Stored dataset items
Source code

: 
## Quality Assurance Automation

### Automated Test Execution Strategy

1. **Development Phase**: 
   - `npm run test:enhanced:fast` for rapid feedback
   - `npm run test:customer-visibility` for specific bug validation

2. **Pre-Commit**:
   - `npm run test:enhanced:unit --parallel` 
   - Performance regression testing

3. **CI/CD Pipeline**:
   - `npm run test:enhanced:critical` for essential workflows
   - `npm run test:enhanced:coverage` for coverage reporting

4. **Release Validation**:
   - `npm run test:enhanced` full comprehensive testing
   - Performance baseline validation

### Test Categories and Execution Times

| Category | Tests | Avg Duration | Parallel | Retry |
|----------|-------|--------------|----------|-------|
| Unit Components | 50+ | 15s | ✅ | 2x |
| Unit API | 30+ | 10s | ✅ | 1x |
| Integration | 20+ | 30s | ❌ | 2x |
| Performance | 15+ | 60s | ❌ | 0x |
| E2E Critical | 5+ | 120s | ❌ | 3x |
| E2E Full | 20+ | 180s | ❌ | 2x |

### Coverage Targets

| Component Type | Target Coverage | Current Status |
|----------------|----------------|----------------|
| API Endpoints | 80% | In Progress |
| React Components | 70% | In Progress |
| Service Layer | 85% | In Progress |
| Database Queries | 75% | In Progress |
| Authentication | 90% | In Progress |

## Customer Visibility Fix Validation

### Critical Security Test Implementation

--

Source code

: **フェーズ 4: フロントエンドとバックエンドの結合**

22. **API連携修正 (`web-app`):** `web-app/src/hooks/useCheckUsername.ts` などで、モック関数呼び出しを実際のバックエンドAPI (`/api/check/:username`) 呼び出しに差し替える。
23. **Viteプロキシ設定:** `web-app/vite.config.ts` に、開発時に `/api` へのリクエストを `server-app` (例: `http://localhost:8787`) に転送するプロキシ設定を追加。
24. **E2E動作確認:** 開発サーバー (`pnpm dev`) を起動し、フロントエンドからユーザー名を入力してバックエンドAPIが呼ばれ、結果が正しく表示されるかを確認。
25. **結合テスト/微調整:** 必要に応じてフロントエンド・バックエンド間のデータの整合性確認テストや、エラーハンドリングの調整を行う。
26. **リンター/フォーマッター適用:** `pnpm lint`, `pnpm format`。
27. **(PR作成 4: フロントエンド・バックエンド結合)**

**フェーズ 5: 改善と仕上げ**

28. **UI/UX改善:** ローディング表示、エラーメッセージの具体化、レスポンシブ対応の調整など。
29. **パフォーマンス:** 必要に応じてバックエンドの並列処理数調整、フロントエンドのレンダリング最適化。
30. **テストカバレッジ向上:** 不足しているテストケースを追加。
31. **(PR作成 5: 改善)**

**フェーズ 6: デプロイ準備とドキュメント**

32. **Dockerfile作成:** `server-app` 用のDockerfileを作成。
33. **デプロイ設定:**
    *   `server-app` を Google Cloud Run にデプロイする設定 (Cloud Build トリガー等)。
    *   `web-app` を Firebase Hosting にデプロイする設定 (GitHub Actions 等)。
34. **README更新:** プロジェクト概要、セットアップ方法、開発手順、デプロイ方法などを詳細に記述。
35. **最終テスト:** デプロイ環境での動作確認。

==

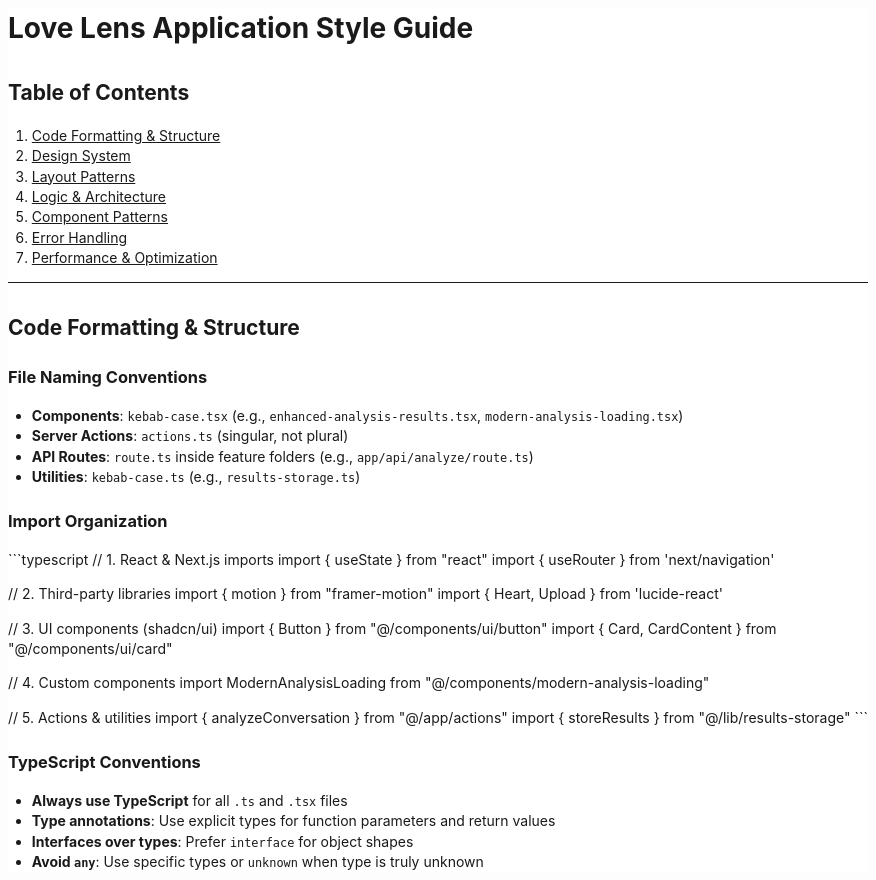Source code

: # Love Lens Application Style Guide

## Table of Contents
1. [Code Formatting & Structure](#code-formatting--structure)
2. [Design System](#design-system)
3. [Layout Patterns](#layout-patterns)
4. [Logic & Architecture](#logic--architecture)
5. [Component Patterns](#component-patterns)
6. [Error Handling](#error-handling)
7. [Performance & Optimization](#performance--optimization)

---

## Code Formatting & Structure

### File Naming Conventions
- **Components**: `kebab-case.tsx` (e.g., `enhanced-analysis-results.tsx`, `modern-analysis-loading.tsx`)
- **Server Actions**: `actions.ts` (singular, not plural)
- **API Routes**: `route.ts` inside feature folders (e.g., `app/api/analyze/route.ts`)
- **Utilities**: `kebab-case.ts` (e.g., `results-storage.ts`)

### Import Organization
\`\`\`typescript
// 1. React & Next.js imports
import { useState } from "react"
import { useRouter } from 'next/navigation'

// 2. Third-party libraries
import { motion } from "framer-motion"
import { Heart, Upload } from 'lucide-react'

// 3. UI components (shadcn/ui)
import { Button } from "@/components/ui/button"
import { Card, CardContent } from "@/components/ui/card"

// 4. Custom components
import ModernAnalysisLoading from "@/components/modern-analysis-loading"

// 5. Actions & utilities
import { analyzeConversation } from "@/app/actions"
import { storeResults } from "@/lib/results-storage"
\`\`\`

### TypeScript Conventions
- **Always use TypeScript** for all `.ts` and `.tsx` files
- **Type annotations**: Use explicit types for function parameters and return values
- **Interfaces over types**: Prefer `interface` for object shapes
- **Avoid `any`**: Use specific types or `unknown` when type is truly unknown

AIM OF THE EXERCISE
Please output the stretch of the material from the line containing "UI components (shadcn/ui)" through the line containing "is truly unknown" as a numbered list, omitting blank lines.

ANSWER FOR THIS EXERCISE
1. // 3. UI components (shadcn/ui)
2. import { Button } from "@/components/ui/button"
3. import { Card, CardContent } from "@/components/ui/card"
4. // 4. Custom components
5. import ModernAnalysisLoading from "@/components/modern-analysis-loading"
6. // 5. Actions & utilities
7. import { analyzeConversation } from "@/app/actions"
8. import { storeResults } from "@/lib/results-storage"
9. \`\`\`
10. ### TypeScript Conventions
11. - **Always use TypeScript** for all `.ts` and `.tsx` files
12. - **Type annotations**: Use explicit types for function parameters and return values
13. - **Interfaces over types**: Prefer `interface` for object shapes
14. - **Avoid `any`**: Use specific types or `unknown` when type is truly unknown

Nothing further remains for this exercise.